Taking Mary’s bag from her hands, Jack stuffed it inside his tunic and headed in what he hoped was the direction of the Great Square. Within three minutes, he pulled Mary into a recessed doorway as a group of men appeared, carrying heavy sticks, and shouting in Arabic about the Nazarenes. They hurried past, with their voices echoing in the dark. A shaft of light appeared from a window, and a pair of eyes glinted, and then the light vanished. The darkness seemed more intense and more threatening.

“The Nazarenes means the Christians,” Mary said. “Have the Egyptian people risen against us?”

“It looks like it,” Jack held her while he checked the street ahead. “General Hook warned us about the discontent in Egypt.” He peered around the corner of the building. “This situation reminds me of the Mutiny.”

“I was trying not to think of that,” Mary fought to control her voice as the terrible memories returned.

“Listen!” Jack raised his hand as he heard a sharp, staccato hammer. “Gunfire! Come on, Mary.”

They moved from one narrow street of two-story, flat-roofed houses into another, heading towards the Great Square and ducking into the shadows whenever people came close. The gunfire sounded again, a sporadic crackle that echoed around the streets.

“Pistols,” Jack said. “The Egyptian Army would be firing rifles, so that could be the police or some Europeans defending themselves.”

“Unless the rioters have guns,” Mary added.

“That’s always a possibility.” Jack had not wished to worry his wife.

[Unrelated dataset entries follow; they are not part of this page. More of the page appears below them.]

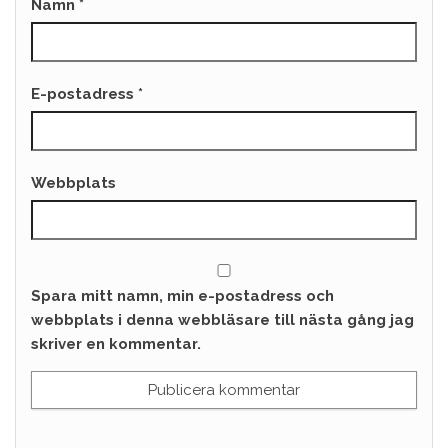
Namn
*
E-postadress
*
Webbplats
Spara mitt namn, min e-postadress och
webbplats i denna webbläsare till nästa gång jag
skriver en kommentar.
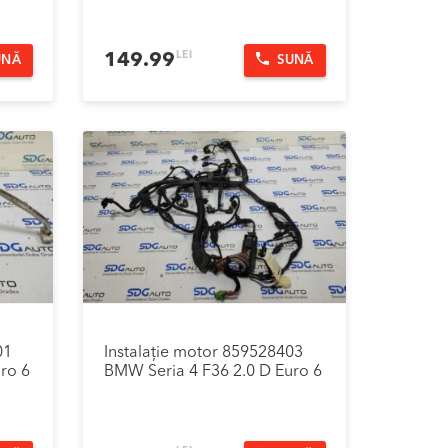
LEI
149.99
UNĂ
SUNĂ
01
Instalație motor 859528403
ro 6
BMW Seria 4 F36 2.0 D Euro 6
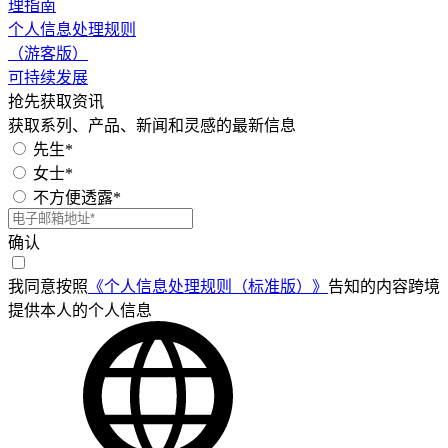
理指南
个人信息处理规则
（游客版）
可持续发展
抢先获取资讯
获取系列、产品、新闻和灵感的最新信息
先生*
女士*
不方便透露*
确认
我同意按照
《个人信息处理规则（标准版）》
告知的内容跨境
提供本人的个人信息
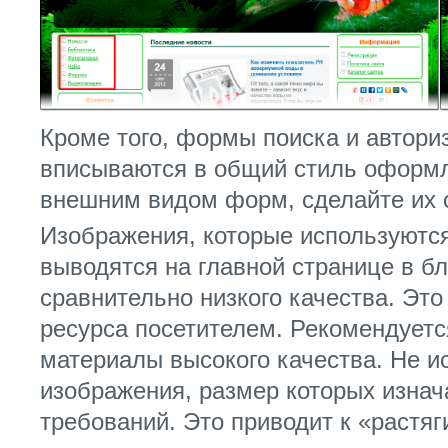
Кроме того, формы поиска и авториз
вписываются в общий стиль оформл
внешним видом форм, сделайте их 
Изображения, которые используются
выводятся на главной странице в б
сравнительно низкого качества. Это
ресурса посетителем. Рекомендуетс
материалы высокого качества. Не и
изображения, размер которых изна
требований. Это приводит к «растя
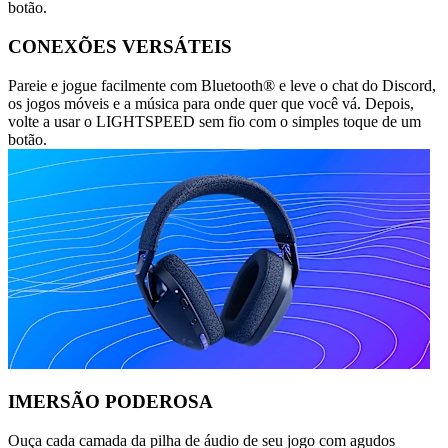
botão.
CONEXÕES VERSÁTEIS
Pareie e jogue facilmente com Bluetooth® e leve o chat do Discord,
os jogos móveis e a música para onde quer que você vá. Depois,
volte a usar o LIGHTSPEED sem fio com o simples toque de um
botão.
IMERSÃO PODEROSA
Ouça cada camada da pilha de áudio de seu jogo com agudos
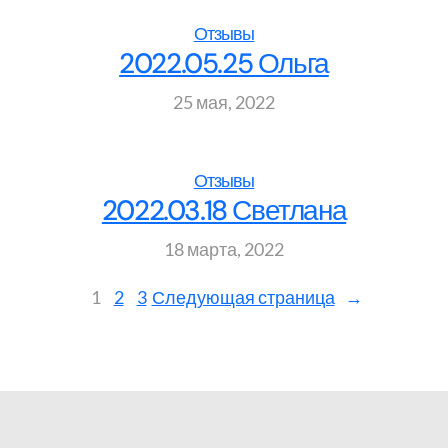
Отзывы
2022.05.25 Ольга
25 мая, 2022
Отзывы
2022.03.18 Светлана
18 марта, 2022
1
2
3
Следующая страница
→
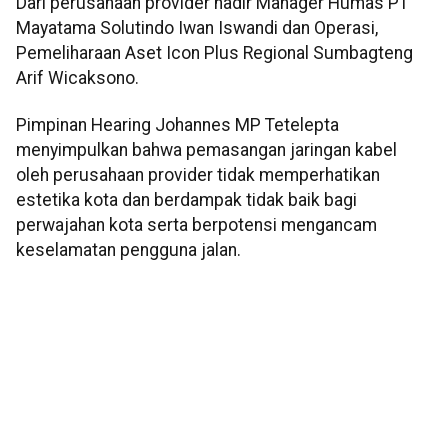
Dari perusahaan provider hadir Manager Humas PT
Mayatama Solutindo Iwan Iswandi dan Operasi,
Pemeliharaan Aset Icon Plus Regional Sumbagteng
Arif Wicaksono.
Pimpinan Hearing Johannes MP Tetelepta
menyimpulkan bahwa pemasangan jaringan kabel
oleh perusahaan provider tidak memperhatikan
estetika kota dan berdampak tidak baik bagi
perwajahan kota serta berpotensi mengancam
keselamatan pengguna jalan.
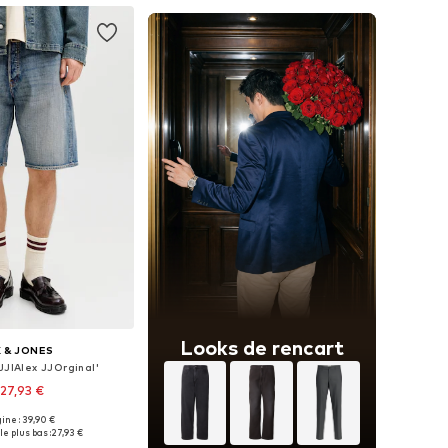
Looks de rencart
 & JONES
JJIAlex JJOrginal'
27,93 €
gine : 39,90 €
 plusieurs tailles
le plus bas :
27,93 €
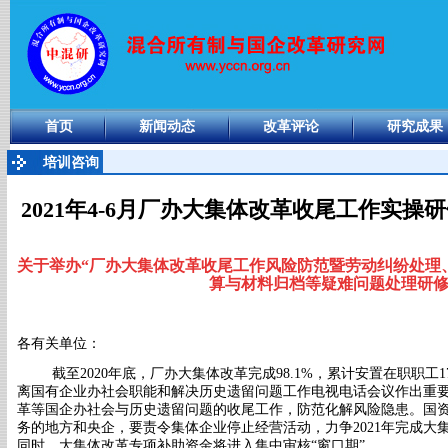
首页
新闻动态
改革评论
研究成果
培训咨询
2021年4-6月厂办大集体改革收尾工作实
关于举办
“厂办大集体改革
收尾工作风险防范暨劳动纠纷处理
算与材料归档
等
疑难
问题处理研
各有关单位：
截至
2020
年底，厂办大集体改革完成
98.1%，累计安置在职职工1
离国有企业办社会职能和解决历史遗留问题工作电视电话会议作出重
革等国企办社会与历史遗留问题的收尾工作，防范化解风险隐患
。
国
务的地方和央企，要责令集体企业停止经营活动，力争2021年完成大
同时，
大集体改革专项补助资金将进入集中审核
“窗口期”。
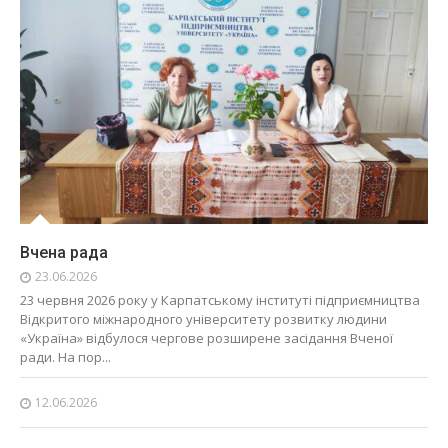
Вчена рада
23.06.2026
23 червня 2026 року у Карпатському інституті підприємництва
Відкритого міжнародного університету розвитку людини
«Україна» відбулося чергове розширене засідання Вченої
ради. На пор...
12.06.2026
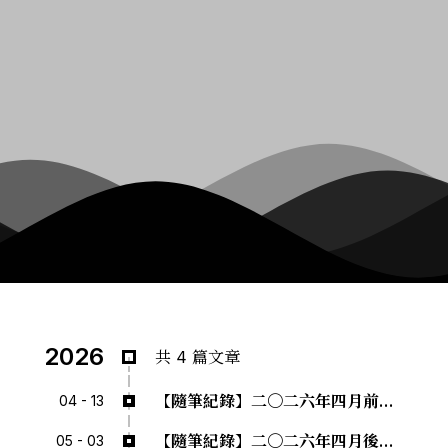
2026
共 4 篇文章
【隨筆紀錄】二〇二六年四月前半，福岡
04 - 13
【隨筆紀錄】二〇二六年四月後半&黃金週，福岡
05 - 03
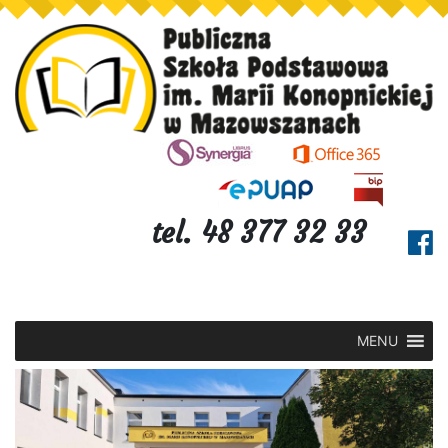
tel. 48 377 32 33
MENU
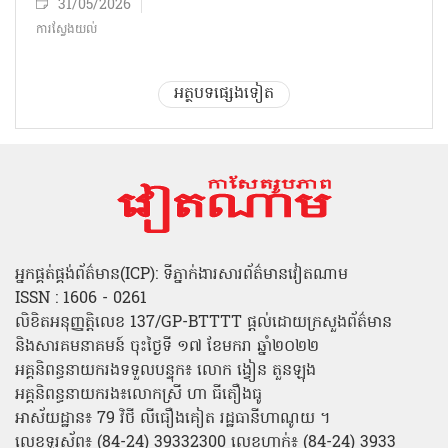
31/05/2026
ការស្វែងយល់
អត្ថបទផ្សេងទៀត
អ្នកផ្គត់ផ្គង់ព័ត៌មាន(ICP): ទីភ្នាក់ងារសារព័ត៌មានវៀតណាម
ISSN : 1606 - 0261
លិខិតអនុញ្ញត្តិលេខ 137/GP-BTTTT ផ្តល់ដោយក្រសួងព័ត៌មាន
និងសារគមនាគមន៍ ចុះថ្ងៃទី ១៧ ខែមករា ឆ្នាំ២០២២
អគ្គនិពន្ធនាយករងទទួលបន្ទុក៖ លោក ង្វៀន តួនឡុង
អគ្គនិពន្ធនាយករង៖លោកស្រី ហា ធីតឿងធូ
អាស័យដ្ឋាន៖ 79 វិថី លីធឿងគៀត រដ្ឋធានីហាណូយ ។
លេខទូរស័ព្ទ៖ (84-24) 39332300 លេខហ្វាក់៖ (84-24) 3933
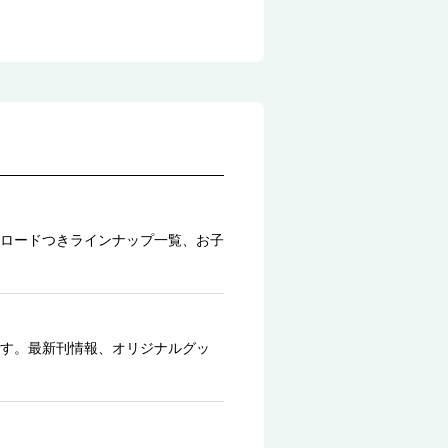
ロードつきラインナップ一覧、お子
す。最新刊情報、オリジナルグッ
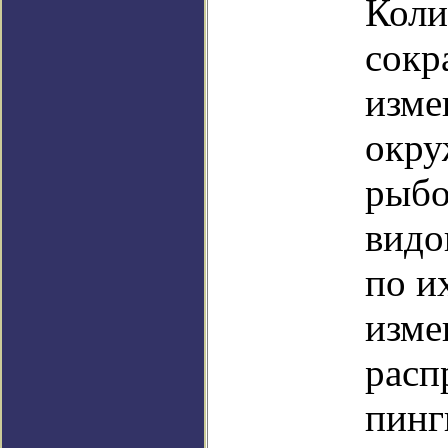
Коли
сокр
изме
окру
рыбо
видо
по и
изме
расп
пинг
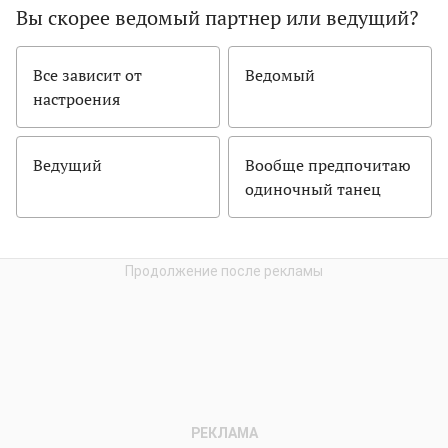
Вы скорее ведомый партнер или ведущий?
Все зависит от
Ведомый
настроения
Ведущий
Вообще предпочитаю
одиночный танец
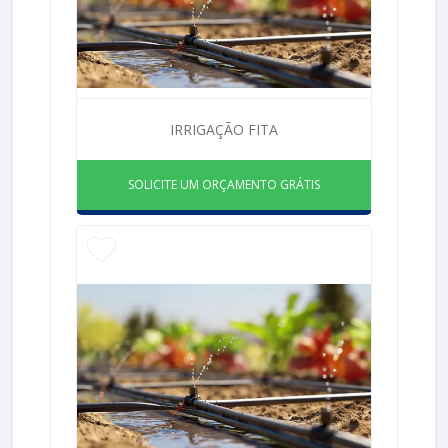
IRRIGAÇÃO FITA
SOLICITE UM ORÇAMENTO GRÁTIS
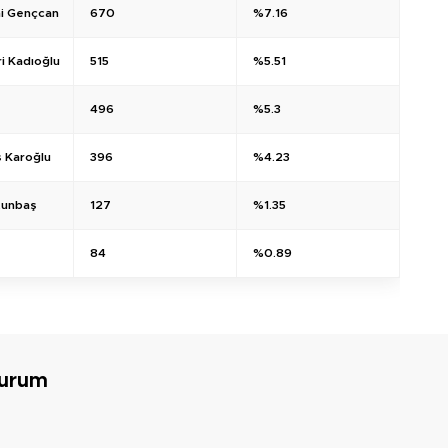
i Gençcan
670
%7.16
i Kadıoğlu
515
%5.51
496
%5.3
ş Karoğlu
396
%4.23
tunbaş
127
%1.35
84
%0.89
Durum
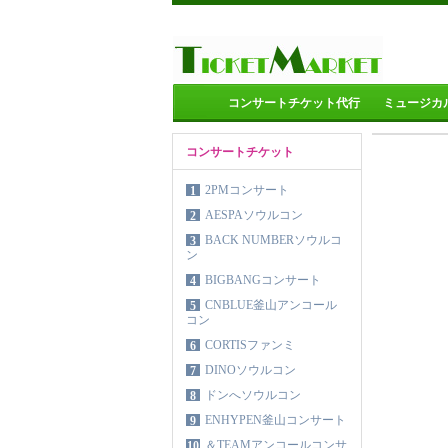
コンサートチケット代行
ミュージカ
コンサートチケット
2PMコンサート
1
AESPAソウルコン
2
BACK NUMBERソウルコ
3
ン
BIGBANGコンサート
4
CNBLUE釜山アンコール
5
コン
CORTISファンミ
6
DINOソウルコン
7
ドンへソウルコン
8
ENHYPEN釜山コンサート
9
＆TEAMアンコールコンサ
10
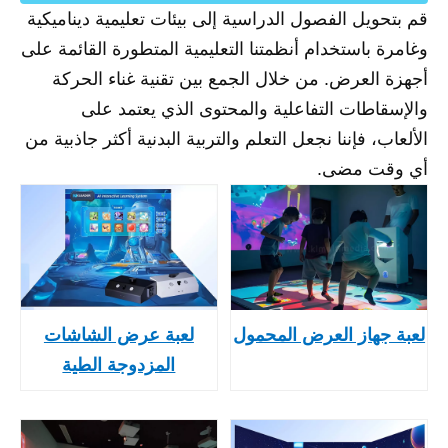
قم بتحويل الفصول الدراسية إلى بيئات تعليمية ديناميكية
وغامرة باستخدام أنظمتنا التعليمية المتطورة القائمة على
أجهزة العرض. من خلال الجمع بين تقنية غناء الحركة
والإسقاطات التفاعلية والمحتوى الذي يعتمد على
الألعاب، فإننا نجعل التعلم والتربية البدنية أكثر جاذبية من
أي وقت مضى.
لعبة جهاز العرض المحمول
لعبة عرض الشاشات
المزدوجة الطية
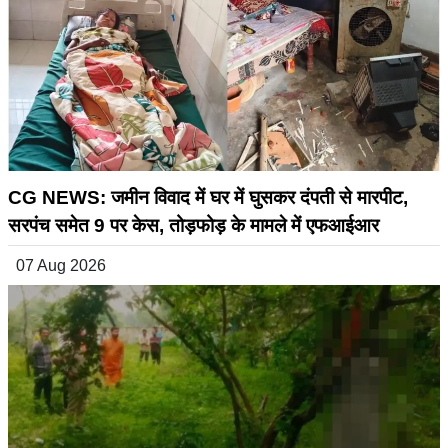
CG NEWS: जमीन विवाद में घर में घुसकर दंपती से मारपीट,
सरपंच समेत 9 पर केस, तोड़फोड़ के मामले में एफआईआर
07 Aug 2026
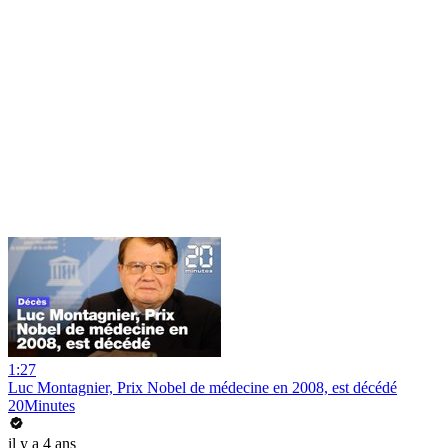
1:27
Luc Montagnier, Prix Nobel de médecine en 2008, est décédé
20Minutes
il y a 4 ans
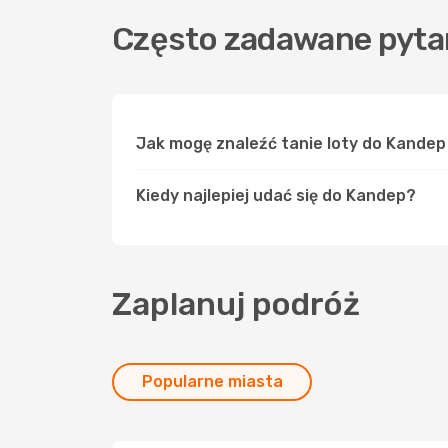
Często zadawane pyta
Jak mogę znaleźć tanie loty do Kande
Kiedy najlepiej udać się do Kandep?
Zaplanuj podróż
Popularne miasta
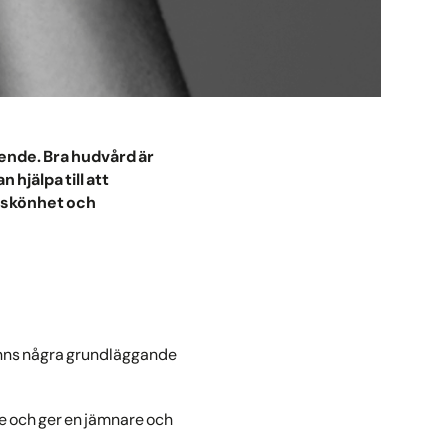
oende. Bra hudvård är
hjälpa till att
 skönhet och
finns några grundläggande
se och ger en jämnare och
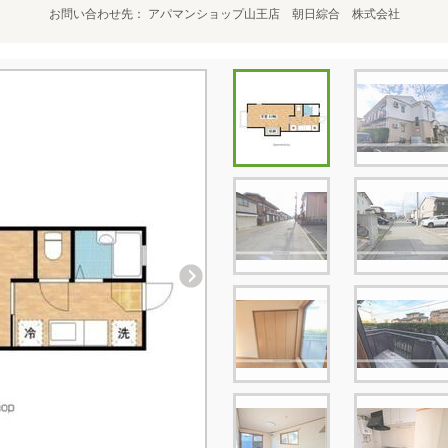
お問い合わせ先
アパマンショップ山王店 朝日綜合 株式会社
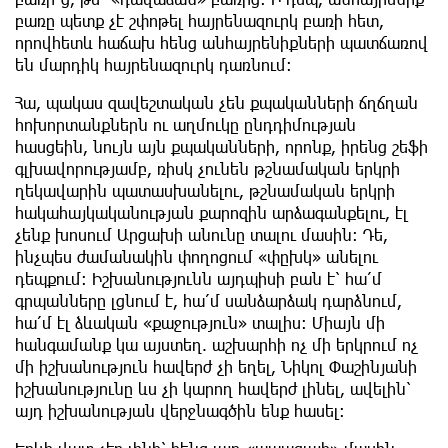
բառը պետք չէ շփոթել հայրենազուրկ բառի հետ,
որովհետև հաճախ հենց անհայրենիքների պատճառով
են մարդիկ հայրենազուրկ դառնում:
Հա, պակաս զավեշտական չեն քպականների ճղճղան
հոխորտանքներն ու աղմուկը ընդդիմության
հասցեին, նույն այն քպականների, որոնք, իրենց շեֆի
գլխավորությամբ, ռիսկ չունեն թշնամական երկրի
ղեկավարին պատասխանելու, թշնամական երկրի
հակահայկականության քարոզին արձագանքելու, էլ
չենք խոսում Արցախի անունը տալու մասին: Դե,
ինչպես ժամանակին փողոցում «փըխկ» անելու
դեպքում: Իշխանությունն այդպիսի բան է՝ հա՛մ
գրպանները լցնում է, հա՛մ սանձարձակ դարձնում,
հա՛մ էլ ձևական «քաջություն» տալիս: Միայն մի
հանգամանք կա այստեղ. աշխարհի ոչ մի երկրում ոչ
մի իշխանություն հավերժ չի եղել, Նիկոլ Փաշինյանի
իշխանությունը ևս չի կարող հավերժ լինել, ավելին՝
այդ իշխանության վերջնագծին ենք հասել:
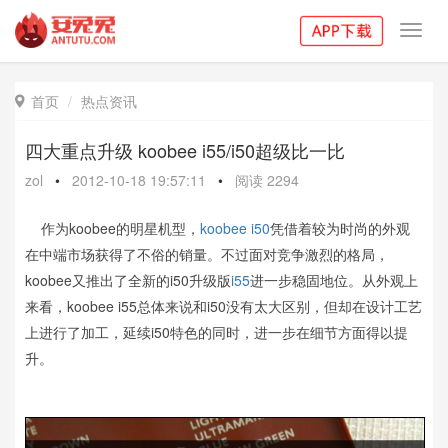
Toggl
navig
首页
热点资讯

四大重点升级 koobee i55/i50超级比一比
zol
•
2012-10-18 19:57:11
•
阅读
2294
作为koobee的明星机型，
koobee i50
凭借着较为时尚的外观
在中端市场获得了不俗的销量。不过面对竞争激烈的格局，
koobee又推出了全新的i50升级版
i55
进一步稳固地位。从外观上
来看，koobee i55总体来说和i50没有太大区别，但却在设计工艺
上进行了加工，延续i50特色的同时，进一步在细节方面得以提
升。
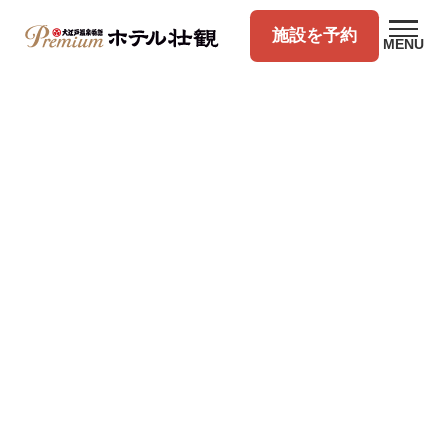
施設を予約
MENU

“We’re nearly at the Square,” Jack said and swore as the noise grew louder. A yelling mob erupted from a side street and ran towards the Great Square. The firing increased, followed by a long scream and then the crash of breaking glass.

“Trouble ahead,” Jack said. He heard the tension in his voice and forced a smile. “Keep close by me, Mary, and keep your revolver ready.”

“Jack! Look!” Mary nodded down the street, where a file of white-uniformed soldiers was approaching, with Remington rifles slung over their shoulders. “The Egyptian Army! Hopefully, they’ll restore order.”

The crowd scattered when the soldiers appeared, and Jack escorted Mary closer to the Great Square, but instead of the noise decreasing, it grew in volume. The men who had run gradually returned, sidling past the soldiers, who ignored them or shouted greetings.

“The soldiers are only watching,” Mary held her pistol in a firm hand. Jack heard the tension in her voice.

As the soldiers stood in a ragged line against one side of the square, casually talking amongst themselves, two European men ran from one of the streets, with a screaming mob in pursuit. Europeans leaned from the windows in the square, throwing stones and bottles with the occasional pistol shot, but a dozen Egyptians grabbed the fugitives.

“We’ve got to help!” Mary watched in horror.